Share your dilemmas and get honest opinions from other Mumsnetters.

Always the host

9 replies

Crankyandco · 20/08/2023 05:11

AIBU! We live in a lovely house in a capital city with our young children. We have hosted friends of ours to stay multiple times over the years. I am a generous host and enjoy having folks to stay but this one particular friend and her DH have stayed with us quite a bit and never host us back (despite many feeble offers which never come to fruition). This friend has now strongly hinted they would like to visit again soon in the coming months. The last time they visited I put a lot of effort and expense into hosting them (and their boisterous children). My friend never put much effort into having us back to theirs despite my attempt to find a common date. In fact we have never stayed at theirs (they live in another city to ours). I have hosted them for overnight visits at least 4 times now. I really love my friend but the one sided hosting is too much and I feel like I am being used as free accommodation for a city break. I don't think I would mind so much if it wasn't so one sided. Am I bring a total pushover?

OP posts:
user1492757084 · 20/08/2023 05:13

Say it doesn't suit - especially if you don't enjoy it.
Be available to catch up for dinner near or at their hotel or to take all kids to the Zoo etc..

HamishTheCamel · 20/08/2023 05:35

They are taking the piss! It's tiring and expensive for you to host them overnight, and you've done it four times without them returning the favour a single time. Say no OP.

Missingmyusername · 20/08/2023 05:39

HamishTheCamel · 20/08/2023 05:35

They are taking the piss! It's tiring and expensive for you to host them overnight, and you've done it four times without them returning the favour a single time. Say no OP.

^ yup. Don’t be a doormat.

GrandHighPoohbah · 20/08/2023 06:06

I would say, "Oh, I think it's our turn to come to you next. Shall we fix a date for that, then we can book in your return visit?".

Goldbar · 20/08/2023 06:14

I'd say "Sorry we can't have people to stay atm, as life is a bit hectic right now" as a polite way of getting out of it.

AcornHaircut · 20/08/2023 06:35

Maybe they feel inferior in comparison to your lovely, tidy home? Maybe you have more room in your home than them?
If I were them I would offer to pay your room in a nice hotel and explain I didn't have the room. In fact, if I were them I would decline staying at yours because I know the expectation is that I should host back, too and if I couldn't or wouldn't then I'd better not enter into this arrangement from the start however, I know people who think nothing of this or who make it very difficult when you say you'll be staying at a hotel instead they take it so personally and push endlessly 'don;t be so silly and waste your money!, come we have plenty of room!' they make it hard to say no.

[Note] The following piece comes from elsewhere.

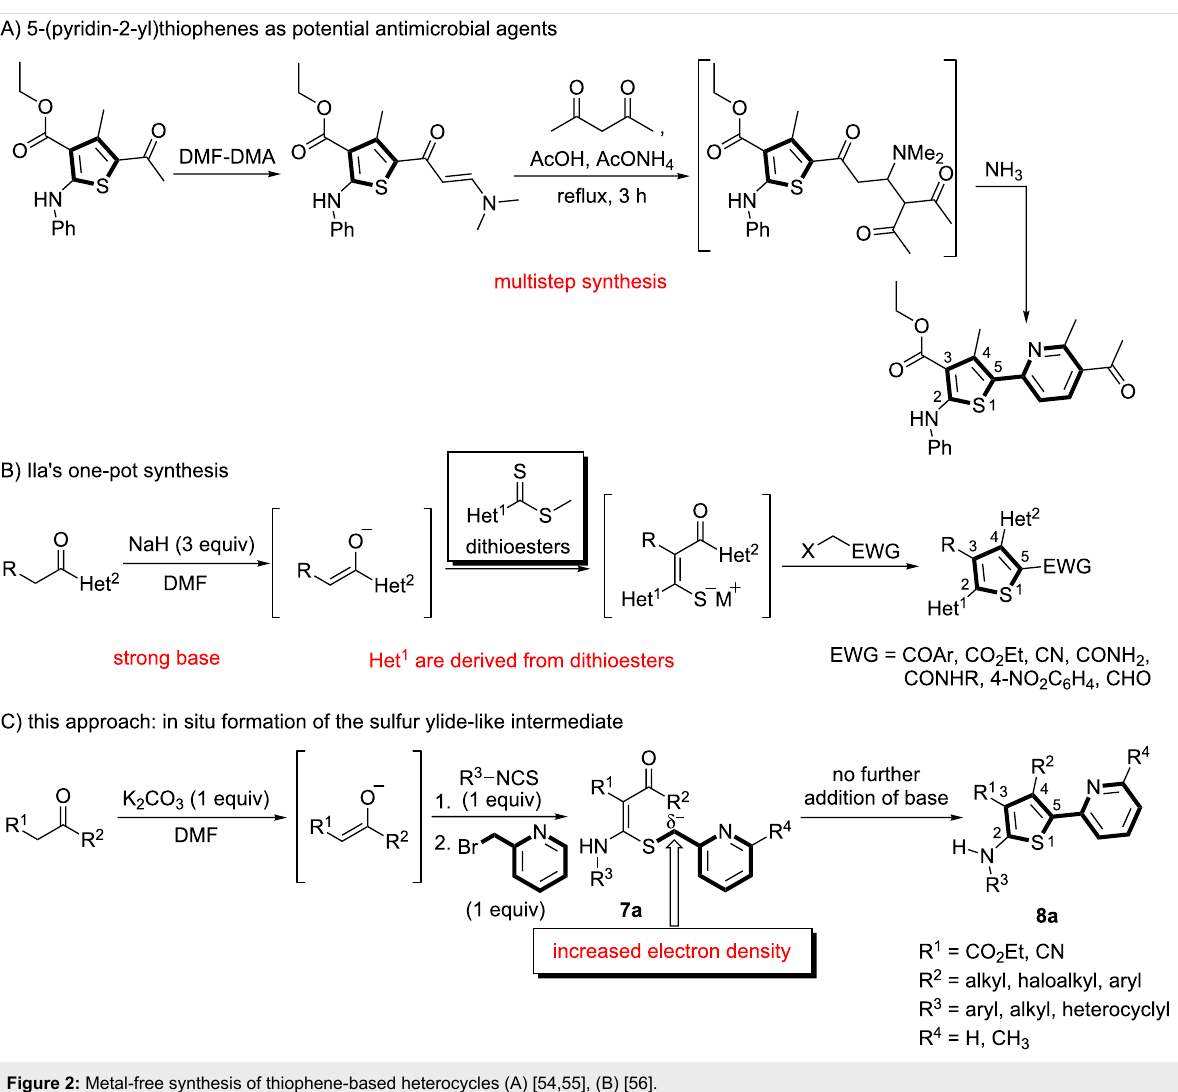
Figure 2: Metal-free synthesis of thiophene-based heterocycles (A) [54,55], (B) [56].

I think if you like her and this is her only fault I would overlook it. Relationships aren't 50-50 split down the middle of everything. She might be more giving in other ways or areas... I wouldn't cancel a friend for it because friendships are not easy to find.

BMW6 · 20/08/2023 07:44

Why not tell the truth?

"TBH I'm getting fed up of being the host. Isn't it your turn as we've hosted you 4 times?"

BanditsOnTheHorizon · 20/08/2023 07:50

I'd honest with them

'Hi X, tbh hosting is pretty full on, so how about we both book a hotel somewhere and have a weekend away' or 'hi X, how about we come to you instead, we'd love to see your home/landmark/tourist thing near you'

Autieangel · 20/08/2023 08:09

I would say "you have been to ours loads, surely it's our turn to come to you? Does X date suit?" And see what reply you get.